Damit umgekehrt auch der Mensch den Roboter als Gefährten akzeptiert, erklärt Ritter, soll der Haushalts- oder Pflegeroboter ein wenig kleiner als unsereins sein: »So ist er nicht furchteerregend und kommt doch an alle Arbeitsplatten.« Außerdem wollen die Bielefelder Wissenschaftler ihm ein menschliches Antlitz geben - wenn das denn überhaupt gewünscht wird. »Womöglich schreckt ja eine zu große Änlichkeit eher ab?«, fragt Prof. Dr. Franz Kummert.

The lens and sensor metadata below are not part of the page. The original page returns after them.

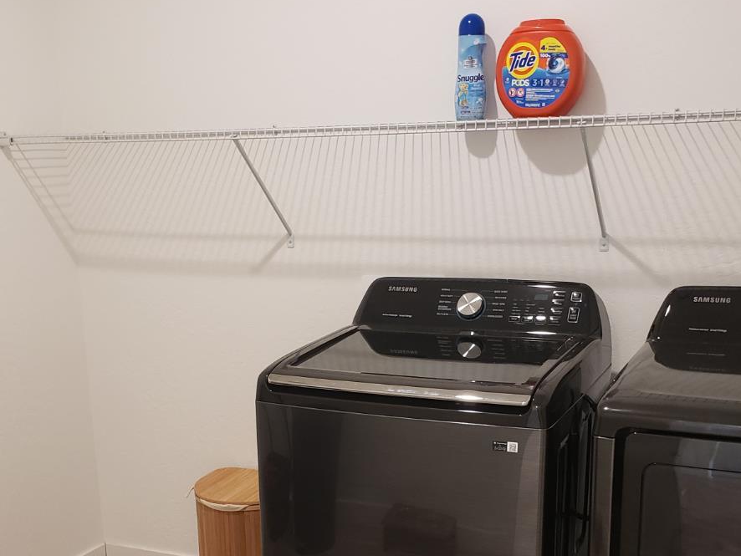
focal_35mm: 44
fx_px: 942
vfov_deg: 32.2
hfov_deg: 42.9
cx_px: 333
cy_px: 424
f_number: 2.4
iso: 250
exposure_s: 1/20
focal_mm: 4.3
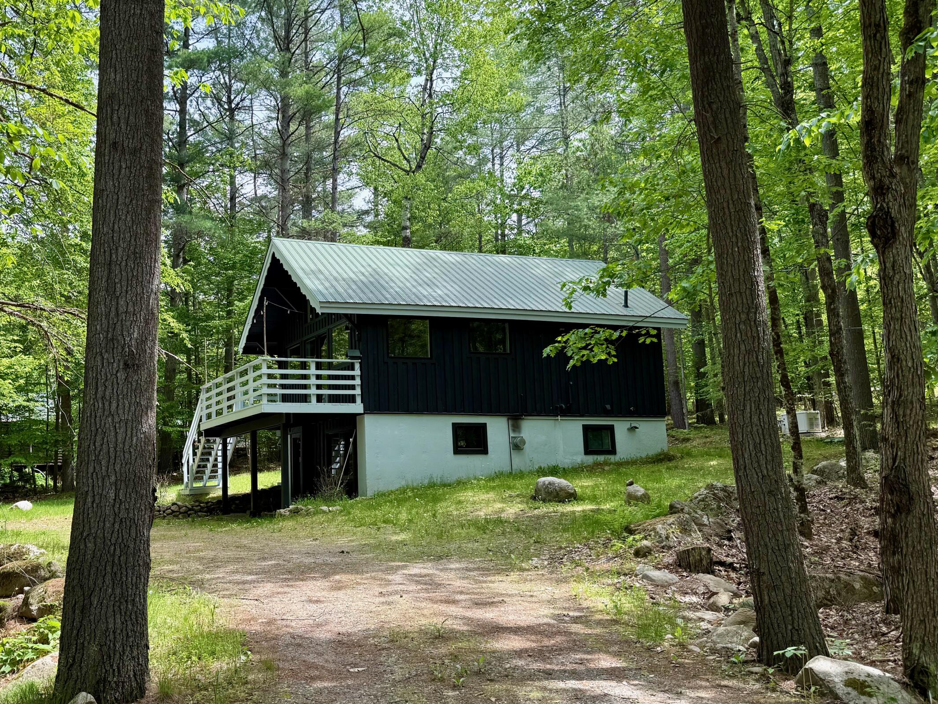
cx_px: 315
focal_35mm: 34
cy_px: 350
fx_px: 921
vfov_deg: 41.8
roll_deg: +0.6
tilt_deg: +8.1
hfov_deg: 52.9
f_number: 1.78
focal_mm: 6.76
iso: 80
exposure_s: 1/702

»Barthoc« soll helfen, diese Frage zu beantworten. Der Roboter hat ein Gesicht und kann Erstaunen, Freude, Unverständnis oder auch Unwillen ausdrücken. Wie die Mimik angetrieben werden muss, damit sie auf den Menschen wirkt, wollen Sagerer, Kummert und ihre Mitarbeiter ergründen. Für eine »halbwegs ordentliche Mimik«, so Doktorand Joachim Schmidt, sind 30 verschiedene Muskeln nötig.

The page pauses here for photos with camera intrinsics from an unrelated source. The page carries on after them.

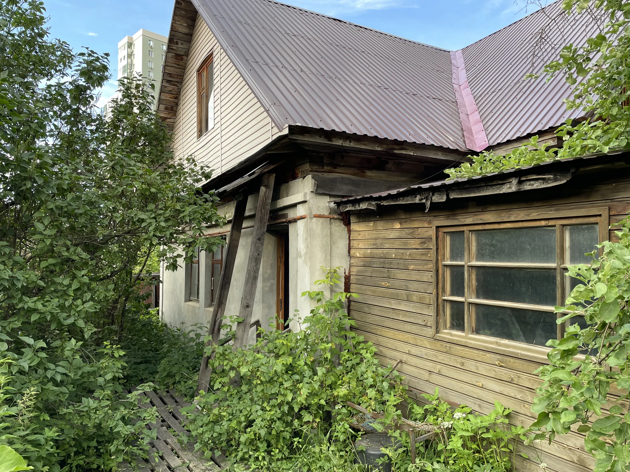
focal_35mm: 26
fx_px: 473
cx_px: 315
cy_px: 236
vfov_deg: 53.1
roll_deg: +1.3
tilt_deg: +4.1
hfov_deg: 67.3
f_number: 1.6
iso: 32
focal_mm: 4.2
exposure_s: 1/168
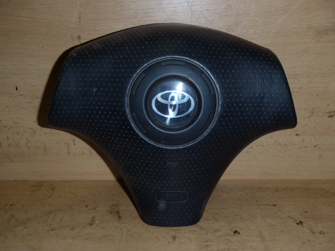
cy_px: 126
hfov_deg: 49.0
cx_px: 168
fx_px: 368
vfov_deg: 37.7
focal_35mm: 38
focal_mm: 6.83
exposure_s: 1/40
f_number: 4.6
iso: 100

Die Grundlage von Barthoc (ein Akronym von »Bielefeld Anthropomorphic Robot for Human-Oriented Communication«) ist »Biron«, der »Bielefeld Robot Companion«. Ein Exemplar dieser Maschine steht im Uni-Labor, ein zweites wartet in seiner eigenen Wohnung auf Besuch. Tatsächlich ist für Biron unweit der Hochschule eine Wohnung angemietet und mit Möbeln von IKEA möbliert worden. »Abseits der Labor-Atmosphäre testen wir in natürlicher Umgebung, wie sich der Roboter verhält«, erklärt Kummert. Denn Biron soll Menschen erkennen, die die Wohnung betreten, auf sie zugehen, merken, ob er angesprochen wird oder ein zweiter Mensch. Und entsprechend soll er reagieren. »Als Mieter ist Biron sehr angenehm«, meint Kummert: Er hört keine laute Musik, schmutzt nicht und empfängt nur während normaler Arbeitszeiten Wissenschaftler zu Besuch.